Task details »
Copy the rows below verbatim, from the line that contains "True or false: the" through the end of the last row. Leave the pictures out.

Exercise input »
┌──

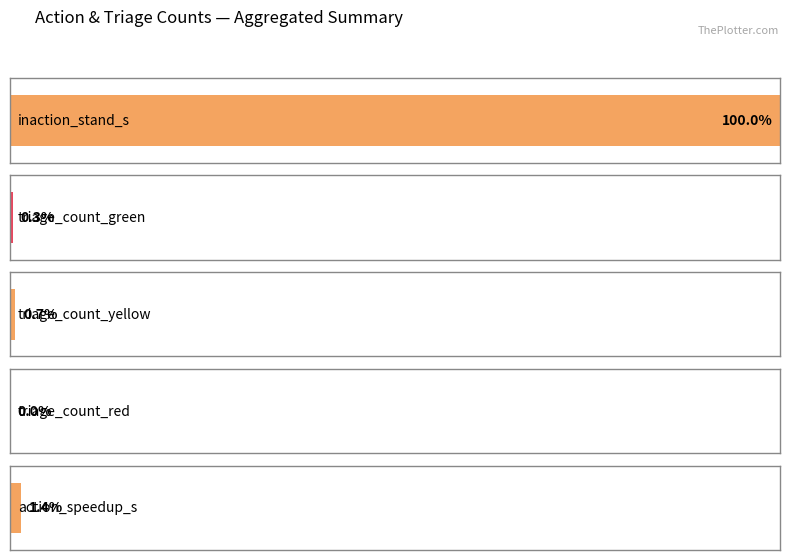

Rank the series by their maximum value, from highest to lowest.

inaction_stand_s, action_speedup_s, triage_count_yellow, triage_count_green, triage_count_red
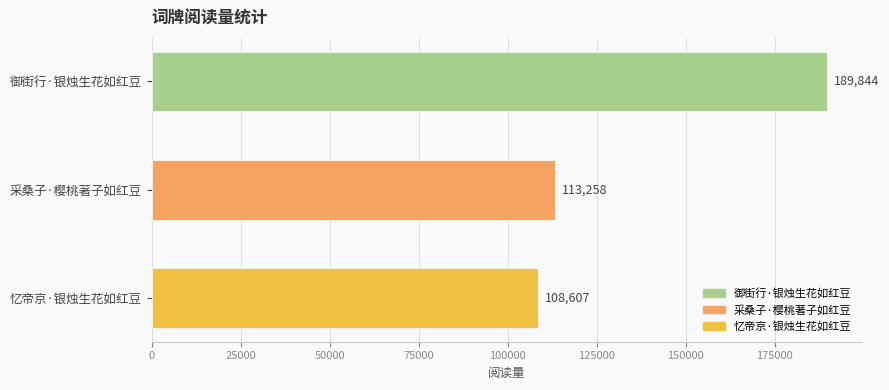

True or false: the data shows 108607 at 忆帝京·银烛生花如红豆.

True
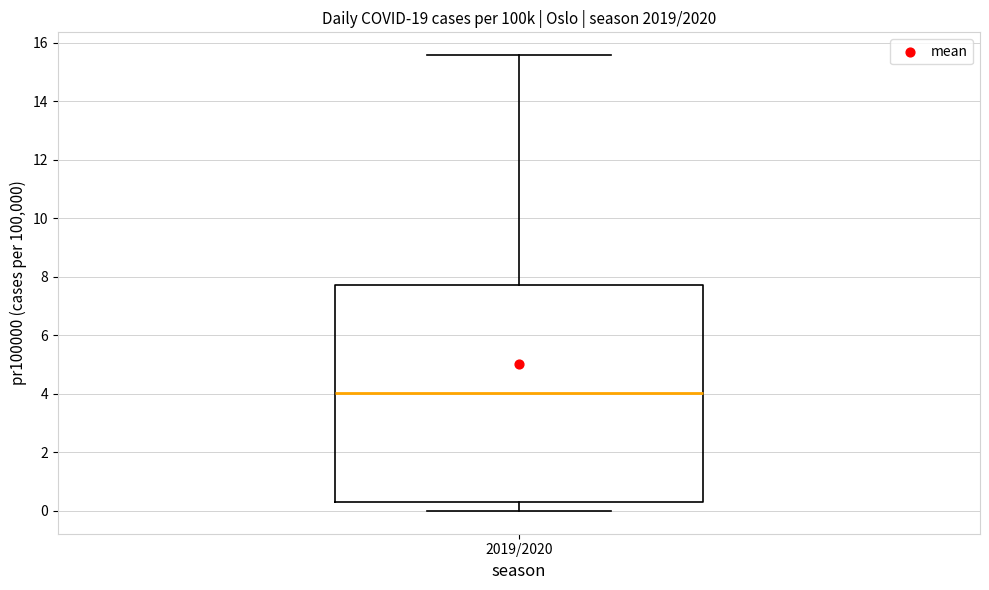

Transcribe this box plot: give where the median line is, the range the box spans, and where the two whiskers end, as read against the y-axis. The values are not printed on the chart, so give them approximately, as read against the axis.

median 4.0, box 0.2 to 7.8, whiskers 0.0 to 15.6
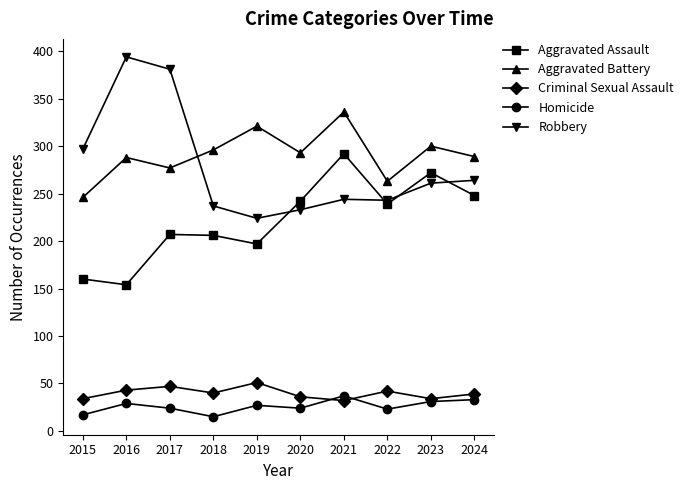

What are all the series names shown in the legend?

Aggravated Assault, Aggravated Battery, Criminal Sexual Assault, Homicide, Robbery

└──

Response for this exercise »
True or false: the data shows 108607 at 忆帝京·银烛生花如红豆.

True

Transcribe this box plot: give where the median line is, the range the box spans, and where the two whiskers end, as read against the y-axis. The values are not printed on the chart, so give them approximately, as read against the axis.

median 4.0, box 0.2 to 7.8, whiskers 0.0 to 15.6

What are all the series names shown in the legend?

Aggravated Assault, Aggravated Battery, Criminal Sexual Assault, Homicide, Robbery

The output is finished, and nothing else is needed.